Fiji is an open-source image processing package based on ImageJ that can be used for almost any image processing or analysis task, and additional plugins can be added to enable new functions. Gurdon Institute members have published a number of papers that cite plugins written by the imaging facility. If you have questions about these plugins please email: email@example.com
To install a plugin, put the file in the ‘Fiji.app/Plugins/’ folder and restart Fiji or run ‘Help/Refresh’ menus. To access the relevant part of the filesystem under MacOS, Ctrl-click on the Fiji application icon to open the contextual menu and click ‘Show Package Contents’.

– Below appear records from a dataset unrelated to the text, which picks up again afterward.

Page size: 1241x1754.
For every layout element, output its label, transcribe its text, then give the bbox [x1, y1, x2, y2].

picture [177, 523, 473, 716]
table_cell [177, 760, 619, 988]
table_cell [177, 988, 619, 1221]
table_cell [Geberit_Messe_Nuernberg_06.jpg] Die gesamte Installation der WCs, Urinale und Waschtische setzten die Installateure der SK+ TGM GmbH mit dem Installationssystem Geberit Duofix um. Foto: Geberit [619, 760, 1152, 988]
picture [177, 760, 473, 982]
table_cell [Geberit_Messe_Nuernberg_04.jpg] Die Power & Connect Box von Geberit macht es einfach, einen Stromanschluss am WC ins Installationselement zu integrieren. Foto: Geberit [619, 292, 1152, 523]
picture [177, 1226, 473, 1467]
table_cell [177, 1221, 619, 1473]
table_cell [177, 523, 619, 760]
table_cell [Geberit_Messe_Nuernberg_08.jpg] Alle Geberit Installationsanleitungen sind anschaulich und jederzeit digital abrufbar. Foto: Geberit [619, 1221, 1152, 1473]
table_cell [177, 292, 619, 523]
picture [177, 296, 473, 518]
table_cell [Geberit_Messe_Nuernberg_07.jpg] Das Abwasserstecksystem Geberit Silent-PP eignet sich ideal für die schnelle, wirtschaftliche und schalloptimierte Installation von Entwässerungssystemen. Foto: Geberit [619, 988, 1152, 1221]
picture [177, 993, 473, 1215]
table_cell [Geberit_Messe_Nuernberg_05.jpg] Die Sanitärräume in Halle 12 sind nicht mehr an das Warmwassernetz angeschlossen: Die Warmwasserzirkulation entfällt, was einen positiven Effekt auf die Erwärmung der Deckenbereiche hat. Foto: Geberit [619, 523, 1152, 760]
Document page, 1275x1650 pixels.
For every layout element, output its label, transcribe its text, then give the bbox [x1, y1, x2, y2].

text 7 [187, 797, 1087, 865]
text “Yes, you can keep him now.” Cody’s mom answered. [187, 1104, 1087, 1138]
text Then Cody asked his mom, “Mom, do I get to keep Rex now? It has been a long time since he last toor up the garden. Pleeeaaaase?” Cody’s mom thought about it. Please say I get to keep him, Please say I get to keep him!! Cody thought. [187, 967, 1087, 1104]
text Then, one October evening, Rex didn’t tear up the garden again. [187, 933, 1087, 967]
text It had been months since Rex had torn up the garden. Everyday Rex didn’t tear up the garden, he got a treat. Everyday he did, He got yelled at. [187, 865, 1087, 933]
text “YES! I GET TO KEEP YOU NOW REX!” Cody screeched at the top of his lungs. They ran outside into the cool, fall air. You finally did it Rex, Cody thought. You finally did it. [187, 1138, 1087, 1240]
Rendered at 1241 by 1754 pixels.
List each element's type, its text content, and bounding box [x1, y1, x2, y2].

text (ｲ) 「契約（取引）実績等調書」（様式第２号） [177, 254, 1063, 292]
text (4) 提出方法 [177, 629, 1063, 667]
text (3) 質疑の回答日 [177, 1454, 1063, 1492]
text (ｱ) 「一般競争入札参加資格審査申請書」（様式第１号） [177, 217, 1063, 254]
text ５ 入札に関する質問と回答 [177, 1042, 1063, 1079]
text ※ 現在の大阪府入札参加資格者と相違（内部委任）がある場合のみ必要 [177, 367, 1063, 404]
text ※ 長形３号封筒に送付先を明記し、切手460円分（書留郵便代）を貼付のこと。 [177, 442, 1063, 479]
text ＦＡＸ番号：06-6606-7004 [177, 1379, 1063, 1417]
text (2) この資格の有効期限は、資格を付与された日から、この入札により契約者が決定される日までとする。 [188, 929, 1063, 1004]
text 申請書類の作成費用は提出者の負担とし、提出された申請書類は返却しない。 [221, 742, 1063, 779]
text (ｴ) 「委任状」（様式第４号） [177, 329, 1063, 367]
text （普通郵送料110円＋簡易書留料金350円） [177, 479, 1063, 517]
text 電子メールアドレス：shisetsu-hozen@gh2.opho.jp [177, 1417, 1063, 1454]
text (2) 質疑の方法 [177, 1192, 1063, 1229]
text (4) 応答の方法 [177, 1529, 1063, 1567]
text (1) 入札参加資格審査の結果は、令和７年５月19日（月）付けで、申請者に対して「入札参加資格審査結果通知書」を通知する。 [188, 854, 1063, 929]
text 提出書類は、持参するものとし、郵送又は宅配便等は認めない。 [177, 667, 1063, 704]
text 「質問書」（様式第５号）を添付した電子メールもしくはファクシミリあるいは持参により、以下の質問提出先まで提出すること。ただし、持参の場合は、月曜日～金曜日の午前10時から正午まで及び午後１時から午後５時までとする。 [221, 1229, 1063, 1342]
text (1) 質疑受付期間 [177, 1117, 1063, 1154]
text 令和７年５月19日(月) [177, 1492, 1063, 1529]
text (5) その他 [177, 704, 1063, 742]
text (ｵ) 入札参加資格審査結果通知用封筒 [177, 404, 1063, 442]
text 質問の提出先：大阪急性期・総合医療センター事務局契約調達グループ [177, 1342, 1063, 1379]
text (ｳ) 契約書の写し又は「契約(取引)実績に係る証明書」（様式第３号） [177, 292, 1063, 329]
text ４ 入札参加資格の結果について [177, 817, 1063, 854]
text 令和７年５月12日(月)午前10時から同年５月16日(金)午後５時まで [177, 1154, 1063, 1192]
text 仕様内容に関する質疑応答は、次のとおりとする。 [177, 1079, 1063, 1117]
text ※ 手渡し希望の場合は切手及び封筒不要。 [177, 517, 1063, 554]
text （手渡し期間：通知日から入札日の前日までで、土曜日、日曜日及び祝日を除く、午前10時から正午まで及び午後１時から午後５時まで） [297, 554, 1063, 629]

(click the link to download the plugin)
Object scan is an object mapping and analysis plugin that combines advanced functions with a user-friendly interface. Images are processed with a choice of feature enhancement algorithms, objects are identified by patch sampling to detect intensity edges based on the local energy gradient, and the generated two-dimensional masks are clustered in three dimensions to define the final object map for analysis. Analysis options include object intensity measurements, counts of foci inside primary objects, object intensity correlation, object co-localisation and lineage tracking. Scan parameters are set using a simple user interface and mapped objects are labelled for quick adjustment and testing of settings.
yeast_correlation calculates the Pearson Correlation Coefficient of pixel intensity values in a selected 3D region in two channels. The whole area and z-range can be used, or the analysis can be restricted to objects within the selected area mapped as continuous, smooth signal areas or as discrete, segmented regions.
Yeast_MitoMap maps mitochondria in a selected region and calculates the volume, surface area, and various shape descriptors that represent the overall distribution of signal in different ways, allowing quantification of mitochondrial morphology. The included readme file gives details of the pipeline including algorithms and formulae used.